Более того — пальчиками стараюсь провести по выпуклым венам, тронуть головку. Андрей добивает, просовывает член между стопами и совершает несколько медленных фрикций, доводя меня до грани.
— Теперь раздвигай ноги широко и снова поднимай. Делай так несколько раз.
Я подчиняюсь, словно может быть иначе. Раздвигаю ноги в спокойном ритме. Мышцы работают, как и все рецепторы, которые очень нуждаются в Андрее. В его силе и власти, которые он источает, как запах. У меня от него мозг размягчается до состояния желе.
Сглатываю, когда на десятый раз он ловит мои стопы на члене и снова об них трется.
Если я еще не залила ковер своими соками, то это дело времени.
Когда я раздвигаю ноги, Андрей смотрит вниз, дыша часто и глубоко.
— Оставь ноги широко раздвинутыми.
Он садится на корточки, удерживает мои ноги и касается взглядом самого центра. Обжигает, убивает во мне все разумное, превращая меня в развратную, жаждущую ласки кошку.
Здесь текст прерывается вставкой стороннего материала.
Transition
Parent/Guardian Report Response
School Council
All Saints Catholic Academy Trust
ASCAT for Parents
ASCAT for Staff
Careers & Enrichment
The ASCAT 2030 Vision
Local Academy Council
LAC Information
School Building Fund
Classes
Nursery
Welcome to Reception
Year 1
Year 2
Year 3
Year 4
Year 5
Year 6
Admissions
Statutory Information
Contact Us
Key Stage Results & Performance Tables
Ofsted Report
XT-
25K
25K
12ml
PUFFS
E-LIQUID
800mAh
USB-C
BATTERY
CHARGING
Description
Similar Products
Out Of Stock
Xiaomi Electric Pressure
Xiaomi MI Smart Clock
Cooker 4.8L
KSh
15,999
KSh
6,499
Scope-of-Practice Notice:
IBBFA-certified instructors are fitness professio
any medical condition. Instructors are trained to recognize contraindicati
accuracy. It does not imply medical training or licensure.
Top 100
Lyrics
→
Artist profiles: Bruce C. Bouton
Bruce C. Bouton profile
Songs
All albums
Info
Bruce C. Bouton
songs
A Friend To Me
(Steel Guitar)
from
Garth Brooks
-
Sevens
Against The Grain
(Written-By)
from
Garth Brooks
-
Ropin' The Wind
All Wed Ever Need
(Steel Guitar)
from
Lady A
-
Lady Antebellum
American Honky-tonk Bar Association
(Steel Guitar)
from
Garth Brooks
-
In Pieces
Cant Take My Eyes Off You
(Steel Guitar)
— Андрей, — пытаюсь елозить, но он лишь головой качает.
— Сделаем «березку».
— Что?
Он сам сводит мои ноги.
— Теперь закинь их за голову, — показывает он как, а у меня внутри все переворачивается, потому что стоит моим носочкам коснуться пола, как его пальцы касаются открывшейся щели. — Умница моя.
Он разводит мои ноги так, чтобы видеть лицо. Я сглатываю, когда он приставляет налитую кровью головку к половым губам. Влажным до невозможности.
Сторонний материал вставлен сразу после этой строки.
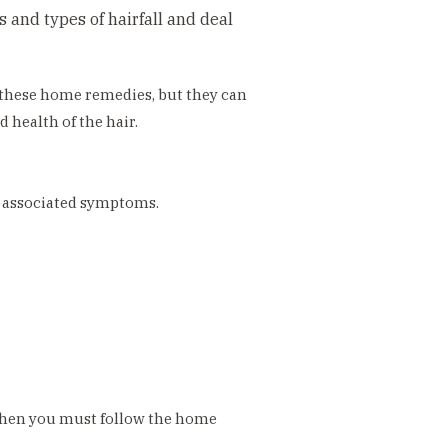
 and types of hairfall and deal
f these home remedies, but they can
 health of the hair.
se associated symptoms.
 then you must follow the home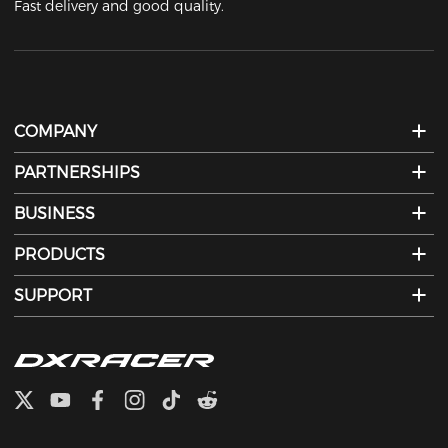
Fast delivery and good quality.
COMPANY
PARTNERSHIPS
BUSINESS
PRODUCTS
SUPPORT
Руки ставит около моей головы так, словно отжиматься собирается. Но напряжение в воздухе, которое уже ножом можно резать, точно не располагает к занятиям физкультурой.
Он молча врывается в меня, снося остатки мыслей, и выдыхает с животным звуком: «Блять».
Больше нет приказов, нет требований, только страсть, завлекающая нас в свои силки.
Андрей не церемонится. Вколачивается на полной скорости. Смотрит то в глаза, то на грудь, что колеблется в ритме жестких толчков, то в глаза. Я не могу их закрыть. Стараюсь ловить все, что мелькает на лице Андрея. Му’ка. Боль. Наслаждение.
Это такая дикая смесь, что меня начинает потряхивать.
Хочется ощущать это наполнение всегда. То, как грубо он вторгается в меня, как набухшие вены царапают мягкие стенки, как они стягиваются вокруг его ствола, словно взяв в плен. Не желая отпускать. Он выходит из меня, шлепает по влажным половым губам, распространяя брызги и острый запах возбуждения. А затем вместо члена вставляет пальцы.
Сразу два. Доводя меня до границы, за которой вряд ли я увижу что-то, кроме пятен света перед глазами. Вторая рука накрывает мою ноющую грудь, сжимает до боли сосок.
Я открываю рот, чтобы сказать, как мне хорошо, как мне все нравится, но в этот момент я задыхаюсь от ощущений, потому что твердые, сухие губы Андрея жалят мой клитор, давая окончательно мне потеряться в этом порочном удовольствии.
Я стискиваю пальцами волосы Андрея и выпускаю из себя сладкий стон. Содрогаюсь всем телом. Растворяюсь в счастье, накрывшем меня с головой, как волна.
Меня отпускает, только когда слышу шелест фольги.
Открываю глаза, щурясь от яркого света. Оказывается, Андрей уже перевернул меня на живот. И теперь ставит в колено-локтевую, собирая в кулак волосы. Натягивает на себя, выгибая в пояснице и требуя:
— Хочу, чтобы ты кричала, малыш.
Почему-то в этот момент находит разочарование. Спускает с небес на землю и не дает ощутить всей прелести страсти, в которую погружается Андрей, натягивая меня на себя. Грубо, жестко, порой даже жестоко, с каждым толчком увеличивая скорость и уменьшая амплитуду.
— Давай, давай, кричи, сука! — выбивает он у меня крик очередным ударом головки об матку.